Baku has criticized Armenian Prime Minister Nikol Pashinian over his latest statement concerning the future status of Nagorno-Karabakh, a breakaway region disputed by Armenia and Azerbaijan.
Azerbaijani Foreign Ministry spokesman Hikmat Haciyev said on September 9 that Pashinian's remarks at a meeting with ethnic Armenian businessmen in Moscow could damage international efforts to resolve the decades-old dispute over the region.
Pashinian said at the meeting a day earlier that he saw Nagorno-Karabakh as "part of Armenia" in the future.
"The path toward this status may consist of more steps than one. It may consist of two or three steps, but our vision of the future is definitely this. And there can be no doubt about that," Pashinian said.
Haciyev accused Armenia's leadership of stoking tensions ahead of a planned meeting between the two countries' foreign ministers at the UN General Assembly in New York later this month.
"We would like to reiterate that Armenia and its leadership bear all responsibility for escalation of [the] situation with such incendiary statements," Haciyev said on Twitter.
Nagorno-Karabakh, which is populated mainly by ethnic Armenians, declared independence from Azerbaijan amid a 1988-94 war that claimed an estimated 30,000 lives and displaced hundreds of thousands of people.

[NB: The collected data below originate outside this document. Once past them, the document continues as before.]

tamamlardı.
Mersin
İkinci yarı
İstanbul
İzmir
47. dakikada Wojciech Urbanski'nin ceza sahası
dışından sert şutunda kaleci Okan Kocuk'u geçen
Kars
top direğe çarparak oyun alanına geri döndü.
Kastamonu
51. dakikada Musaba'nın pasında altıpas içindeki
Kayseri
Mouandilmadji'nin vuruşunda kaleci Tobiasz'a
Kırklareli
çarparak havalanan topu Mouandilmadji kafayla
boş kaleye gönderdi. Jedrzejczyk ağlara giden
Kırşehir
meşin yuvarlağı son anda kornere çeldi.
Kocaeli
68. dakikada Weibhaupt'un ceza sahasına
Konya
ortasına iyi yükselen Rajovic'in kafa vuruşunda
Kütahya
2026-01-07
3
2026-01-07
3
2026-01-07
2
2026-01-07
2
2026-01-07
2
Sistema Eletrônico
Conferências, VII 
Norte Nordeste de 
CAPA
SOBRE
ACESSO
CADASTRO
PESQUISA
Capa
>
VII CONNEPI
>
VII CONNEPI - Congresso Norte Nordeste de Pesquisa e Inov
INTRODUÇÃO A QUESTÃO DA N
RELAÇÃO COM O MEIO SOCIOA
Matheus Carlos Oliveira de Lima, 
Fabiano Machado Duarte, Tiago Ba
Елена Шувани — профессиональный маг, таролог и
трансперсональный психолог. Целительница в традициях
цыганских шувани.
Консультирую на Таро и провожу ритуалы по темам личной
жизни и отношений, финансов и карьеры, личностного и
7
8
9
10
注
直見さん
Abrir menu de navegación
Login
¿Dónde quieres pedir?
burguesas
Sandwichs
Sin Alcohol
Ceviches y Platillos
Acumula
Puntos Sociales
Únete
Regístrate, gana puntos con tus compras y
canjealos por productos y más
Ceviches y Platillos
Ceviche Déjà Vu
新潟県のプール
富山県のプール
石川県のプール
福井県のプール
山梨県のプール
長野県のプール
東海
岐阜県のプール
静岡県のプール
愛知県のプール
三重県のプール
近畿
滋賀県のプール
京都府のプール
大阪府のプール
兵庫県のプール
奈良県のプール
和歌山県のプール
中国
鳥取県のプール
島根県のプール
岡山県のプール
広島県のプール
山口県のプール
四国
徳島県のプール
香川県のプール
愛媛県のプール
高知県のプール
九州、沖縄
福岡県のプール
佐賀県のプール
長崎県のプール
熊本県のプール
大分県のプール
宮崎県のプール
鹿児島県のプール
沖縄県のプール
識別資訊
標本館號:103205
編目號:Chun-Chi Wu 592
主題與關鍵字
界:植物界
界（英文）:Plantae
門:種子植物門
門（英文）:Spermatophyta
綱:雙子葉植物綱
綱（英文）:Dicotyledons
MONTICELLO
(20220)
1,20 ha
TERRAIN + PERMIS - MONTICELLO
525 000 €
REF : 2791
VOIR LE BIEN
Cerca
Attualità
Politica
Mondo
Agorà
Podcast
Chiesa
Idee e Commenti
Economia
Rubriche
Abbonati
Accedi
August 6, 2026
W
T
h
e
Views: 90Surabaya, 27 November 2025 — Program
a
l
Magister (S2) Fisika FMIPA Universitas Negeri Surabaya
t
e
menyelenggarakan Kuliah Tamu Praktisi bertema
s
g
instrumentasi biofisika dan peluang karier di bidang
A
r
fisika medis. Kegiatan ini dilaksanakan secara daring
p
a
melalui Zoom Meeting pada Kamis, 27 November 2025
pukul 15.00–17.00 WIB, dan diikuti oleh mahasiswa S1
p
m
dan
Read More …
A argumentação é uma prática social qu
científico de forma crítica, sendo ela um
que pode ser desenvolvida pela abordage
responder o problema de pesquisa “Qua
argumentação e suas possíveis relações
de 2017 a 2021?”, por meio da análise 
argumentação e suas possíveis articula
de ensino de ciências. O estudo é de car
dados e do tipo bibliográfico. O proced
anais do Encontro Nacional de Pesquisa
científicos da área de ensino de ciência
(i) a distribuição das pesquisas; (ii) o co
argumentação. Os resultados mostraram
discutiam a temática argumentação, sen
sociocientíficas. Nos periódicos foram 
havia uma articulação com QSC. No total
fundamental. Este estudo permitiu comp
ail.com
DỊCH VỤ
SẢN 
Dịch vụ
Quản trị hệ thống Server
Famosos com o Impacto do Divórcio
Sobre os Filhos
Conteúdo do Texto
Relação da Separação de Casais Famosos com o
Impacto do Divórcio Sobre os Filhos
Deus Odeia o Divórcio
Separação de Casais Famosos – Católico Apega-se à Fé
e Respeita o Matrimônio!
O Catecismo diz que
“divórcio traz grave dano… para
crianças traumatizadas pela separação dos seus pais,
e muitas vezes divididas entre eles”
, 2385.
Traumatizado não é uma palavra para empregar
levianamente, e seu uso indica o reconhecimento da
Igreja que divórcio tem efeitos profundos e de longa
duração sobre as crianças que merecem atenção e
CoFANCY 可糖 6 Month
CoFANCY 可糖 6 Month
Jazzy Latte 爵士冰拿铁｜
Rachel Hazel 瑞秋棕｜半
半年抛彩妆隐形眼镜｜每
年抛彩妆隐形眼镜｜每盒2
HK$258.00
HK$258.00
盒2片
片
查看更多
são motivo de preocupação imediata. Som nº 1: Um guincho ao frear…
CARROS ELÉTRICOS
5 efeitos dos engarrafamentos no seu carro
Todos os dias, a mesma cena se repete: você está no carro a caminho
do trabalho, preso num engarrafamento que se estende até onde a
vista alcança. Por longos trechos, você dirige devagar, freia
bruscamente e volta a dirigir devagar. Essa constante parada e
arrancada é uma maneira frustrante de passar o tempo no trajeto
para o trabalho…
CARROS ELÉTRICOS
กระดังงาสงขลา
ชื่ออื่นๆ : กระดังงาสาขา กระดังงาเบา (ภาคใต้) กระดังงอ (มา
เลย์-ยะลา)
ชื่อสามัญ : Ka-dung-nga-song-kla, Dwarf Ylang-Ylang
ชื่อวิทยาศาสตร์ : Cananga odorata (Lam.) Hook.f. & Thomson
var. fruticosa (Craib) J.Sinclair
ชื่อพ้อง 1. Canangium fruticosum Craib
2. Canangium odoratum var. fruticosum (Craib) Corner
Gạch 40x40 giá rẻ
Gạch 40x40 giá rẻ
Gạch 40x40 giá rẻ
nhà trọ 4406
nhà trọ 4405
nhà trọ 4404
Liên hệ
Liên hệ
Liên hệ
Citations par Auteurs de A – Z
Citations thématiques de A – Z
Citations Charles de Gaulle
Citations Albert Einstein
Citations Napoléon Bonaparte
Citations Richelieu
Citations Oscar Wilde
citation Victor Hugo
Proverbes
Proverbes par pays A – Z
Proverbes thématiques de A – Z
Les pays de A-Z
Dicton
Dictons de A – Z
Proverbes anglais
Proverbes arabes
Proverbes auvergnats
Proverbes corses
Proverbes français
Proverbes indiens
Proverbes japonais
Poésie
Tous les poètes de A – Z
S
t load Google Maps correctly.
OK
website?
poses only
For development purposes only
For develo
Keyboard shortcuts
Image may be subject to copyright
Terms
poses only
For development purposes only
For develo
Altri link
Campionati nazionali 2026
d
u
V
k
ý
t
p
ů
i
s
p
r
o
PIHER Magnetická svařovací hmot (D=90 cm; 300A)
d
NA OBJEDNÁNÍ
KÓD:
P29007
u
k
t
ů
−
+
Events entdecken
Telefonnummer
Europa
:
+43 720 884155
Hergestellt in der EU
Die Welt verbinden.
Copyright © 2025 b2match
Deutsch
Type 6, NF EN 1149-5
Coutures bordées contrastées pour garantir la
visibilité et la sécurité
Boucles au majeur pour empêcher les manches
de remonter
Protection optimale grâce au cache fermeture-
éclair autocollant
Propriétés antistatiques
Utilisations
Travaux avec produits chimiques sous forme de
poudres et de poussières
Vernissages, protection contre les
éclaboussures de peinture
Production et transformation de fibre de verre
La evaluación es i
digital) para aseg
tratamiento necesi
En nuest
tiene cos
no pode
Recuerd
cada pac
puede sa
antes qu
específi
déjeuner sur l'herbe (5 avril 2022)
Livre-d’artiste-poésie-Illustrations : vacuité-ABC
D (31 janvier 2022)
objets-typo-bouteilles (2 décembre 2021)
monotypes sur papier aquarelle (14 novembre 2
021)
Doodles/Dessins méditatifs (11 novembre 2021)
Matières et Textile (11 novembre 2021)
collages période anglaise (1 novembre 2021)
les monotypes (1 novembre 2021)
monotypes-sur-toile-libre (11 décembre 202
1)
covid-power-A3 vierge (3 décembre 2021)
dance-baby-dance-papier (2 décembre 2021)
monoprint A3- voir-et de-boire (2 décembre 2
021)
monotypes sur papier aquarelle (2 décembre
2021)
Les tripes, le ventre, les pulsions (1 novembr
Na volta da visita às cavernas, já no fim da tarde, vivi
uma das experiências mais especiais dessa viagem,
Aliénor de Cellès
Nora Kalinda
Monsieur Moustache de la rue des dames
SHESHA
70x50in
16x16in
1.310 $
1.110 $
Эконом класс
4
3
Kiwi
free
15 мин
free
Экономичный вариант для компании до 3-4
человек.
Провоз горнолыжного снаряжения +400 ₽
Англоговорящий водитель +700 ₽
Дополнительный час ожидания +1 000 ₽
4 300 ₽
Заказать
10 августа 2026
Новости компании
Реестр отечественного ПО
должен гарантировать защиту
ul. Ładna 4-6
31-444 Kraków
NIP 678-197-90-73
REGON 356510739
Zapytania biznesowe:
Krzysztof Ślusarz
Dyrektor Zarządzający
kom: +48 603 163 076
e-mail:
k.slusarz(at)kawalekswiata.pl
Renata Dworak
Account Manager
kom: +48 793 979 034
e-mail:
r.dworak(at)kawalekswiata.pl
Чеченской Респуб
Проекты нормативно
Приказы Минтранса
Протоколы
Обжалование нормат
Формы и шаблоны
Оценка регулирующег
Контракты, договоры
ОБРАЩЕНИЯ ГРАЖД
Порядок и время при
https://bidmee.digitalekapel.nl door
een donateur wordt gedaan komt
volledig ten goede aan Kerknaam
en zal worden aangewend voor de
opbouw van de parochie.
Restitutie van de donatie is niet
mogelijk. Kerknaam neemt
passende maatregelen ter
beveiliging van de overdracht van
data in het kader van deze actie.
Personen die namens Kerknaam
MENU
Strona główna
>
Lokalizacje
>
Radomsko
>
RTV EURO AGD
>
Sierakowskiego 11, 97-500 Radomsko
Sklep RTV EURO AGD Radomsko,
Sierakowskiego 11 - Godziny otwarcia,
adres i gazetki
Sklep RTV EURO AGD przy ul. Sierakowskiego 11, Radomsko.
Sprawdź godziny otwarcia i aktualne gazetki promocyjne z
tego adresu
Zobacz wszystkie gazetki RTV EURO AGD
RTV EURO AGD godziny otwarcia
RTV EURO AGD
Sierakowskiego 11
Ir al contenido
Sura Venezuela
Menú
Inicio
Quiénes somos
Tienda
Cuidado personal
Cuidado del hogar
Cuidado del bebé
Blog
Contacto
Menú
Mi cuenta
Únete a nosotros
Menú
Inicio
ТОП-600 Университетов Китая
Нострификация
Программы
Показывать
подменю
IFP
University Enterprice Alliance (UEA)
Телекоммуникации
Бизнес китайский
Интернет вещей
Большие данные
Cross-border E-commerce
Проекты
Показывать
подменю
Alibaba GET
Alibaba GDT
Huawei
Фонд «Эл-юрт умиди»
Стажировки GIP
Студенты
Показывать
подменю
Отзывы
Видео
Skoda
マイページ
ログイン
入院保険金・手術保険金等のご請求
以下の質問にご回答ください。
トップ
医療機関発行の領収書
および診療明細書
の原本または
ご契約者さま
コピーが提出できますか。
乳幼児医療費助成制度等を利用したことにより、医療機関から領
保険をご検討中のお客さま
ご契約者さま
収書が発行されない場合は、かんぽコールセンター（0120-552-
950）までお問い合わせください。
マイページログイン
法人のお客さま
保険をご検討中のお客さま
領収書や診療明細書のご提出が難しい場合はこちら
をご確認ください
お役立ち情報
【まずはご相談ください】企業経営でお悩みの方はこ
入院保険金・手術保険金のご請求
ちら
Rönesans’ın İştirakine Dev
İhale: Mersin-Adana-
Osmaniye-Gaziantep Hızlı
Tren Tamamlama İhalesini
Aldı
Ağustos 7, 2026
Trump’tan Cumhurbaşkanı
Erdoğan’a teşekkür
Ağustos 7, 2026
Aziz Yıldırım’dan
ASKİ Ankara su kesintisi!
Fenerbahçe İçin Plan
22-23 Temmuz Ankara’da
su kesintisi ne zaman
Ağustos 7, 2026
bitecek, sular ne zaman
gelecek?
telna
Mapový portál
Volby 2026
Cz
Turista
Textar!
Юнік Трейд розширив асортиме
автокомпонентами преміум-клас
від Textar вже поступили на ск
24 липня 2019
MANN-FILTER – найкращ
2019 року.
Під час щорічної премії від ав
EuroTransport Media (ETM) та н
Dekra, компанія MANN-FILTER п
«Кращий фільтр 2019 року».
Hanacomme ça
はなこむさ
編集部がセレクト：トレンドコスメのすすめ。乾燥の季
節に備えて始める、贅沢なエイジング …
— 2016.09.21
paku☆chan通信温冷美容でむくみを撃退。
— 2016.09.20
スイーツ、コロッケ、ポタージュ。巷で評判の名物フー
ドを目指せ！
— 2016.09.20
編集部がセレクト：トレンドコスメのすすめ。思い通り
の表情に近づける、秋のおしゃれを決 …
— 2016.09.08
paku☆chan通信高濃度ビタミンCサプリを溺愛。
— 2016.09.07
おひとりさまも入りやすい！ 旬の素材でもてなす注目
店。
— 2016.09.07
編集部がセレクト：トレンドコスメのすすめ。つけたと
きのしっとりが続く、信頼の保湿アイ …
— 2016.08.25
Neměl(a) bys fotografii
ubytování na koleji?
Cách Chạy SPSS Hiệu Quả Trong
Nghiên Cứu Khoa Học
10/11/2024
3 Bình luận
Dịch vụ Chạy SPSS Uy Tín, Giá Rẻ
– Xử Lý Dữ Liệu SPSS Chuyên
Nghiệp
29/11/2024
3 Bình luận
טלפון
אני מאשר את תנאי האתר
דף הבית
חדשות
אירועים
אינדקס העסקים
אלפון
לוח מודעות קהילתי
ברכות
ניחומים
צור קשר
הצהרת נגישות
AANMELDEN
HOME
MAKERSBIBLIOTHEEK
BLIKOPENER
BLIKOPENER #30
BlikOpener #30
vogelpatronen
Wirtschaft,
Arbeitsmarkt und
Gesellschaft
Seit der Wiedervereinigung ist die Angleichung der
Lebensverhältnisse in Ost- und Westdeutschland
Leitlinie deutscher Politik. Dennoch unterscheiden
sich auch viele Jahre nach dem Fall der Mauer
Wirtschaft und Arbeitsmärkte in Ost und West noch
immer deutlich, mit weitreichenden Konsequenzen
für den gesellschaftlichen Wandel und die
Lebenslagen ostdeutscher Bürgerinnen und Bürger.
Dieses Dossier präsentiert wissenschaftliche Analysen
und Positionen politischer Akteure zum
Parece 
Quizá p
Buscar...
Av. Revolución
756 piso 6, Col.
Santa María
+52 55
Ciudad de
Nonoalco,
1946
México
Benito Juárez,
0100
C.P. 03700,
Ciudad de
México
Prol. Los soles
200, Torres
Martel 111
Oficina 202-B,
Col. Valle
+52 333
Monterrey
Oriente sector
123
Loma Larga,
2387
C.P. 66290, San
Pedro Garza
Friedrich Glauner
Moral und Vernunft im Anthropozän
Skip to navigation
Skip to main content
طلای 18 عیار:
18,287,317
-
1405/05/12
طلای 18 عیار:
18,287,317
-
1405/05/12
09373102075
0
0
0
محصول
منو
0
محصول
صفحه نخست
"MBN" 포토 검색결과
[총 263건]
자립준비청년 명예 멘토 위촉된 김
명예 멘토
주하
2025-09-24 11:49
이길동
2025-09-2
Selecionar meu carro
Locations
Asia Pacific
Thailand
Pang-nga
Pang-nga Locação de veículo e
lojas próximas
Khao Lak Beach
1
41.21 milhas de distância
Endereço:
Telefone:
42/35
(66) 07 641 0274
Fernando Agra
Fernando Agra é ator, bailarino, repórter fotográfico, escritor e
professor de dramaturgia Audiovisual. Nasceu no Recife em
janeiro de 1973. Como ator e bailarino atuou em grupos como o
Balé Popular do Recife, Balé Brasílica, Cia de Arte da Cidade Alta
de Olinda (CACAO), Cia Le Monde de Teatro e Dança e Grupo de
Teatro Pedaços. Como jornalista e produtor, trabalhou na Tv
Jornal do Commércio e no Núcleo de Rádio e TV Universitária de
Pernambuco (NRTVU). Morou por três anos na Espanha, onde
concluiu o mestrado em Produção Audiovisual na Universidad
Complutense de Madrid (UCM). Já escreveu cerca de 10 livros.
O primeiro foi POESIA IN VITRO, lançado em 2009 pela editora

Since 1994, it has been under the control of ethnic Armenian forces that Baku says include troops supplied by Armenia. The region's claim to independence has not been recognized by any country.
Internationally mediated negotiations involving the OSCE's Minsk Group helped forge a cease-fire in the region, which is not always honored, but have failed to produce a lasting settlement of the conflict.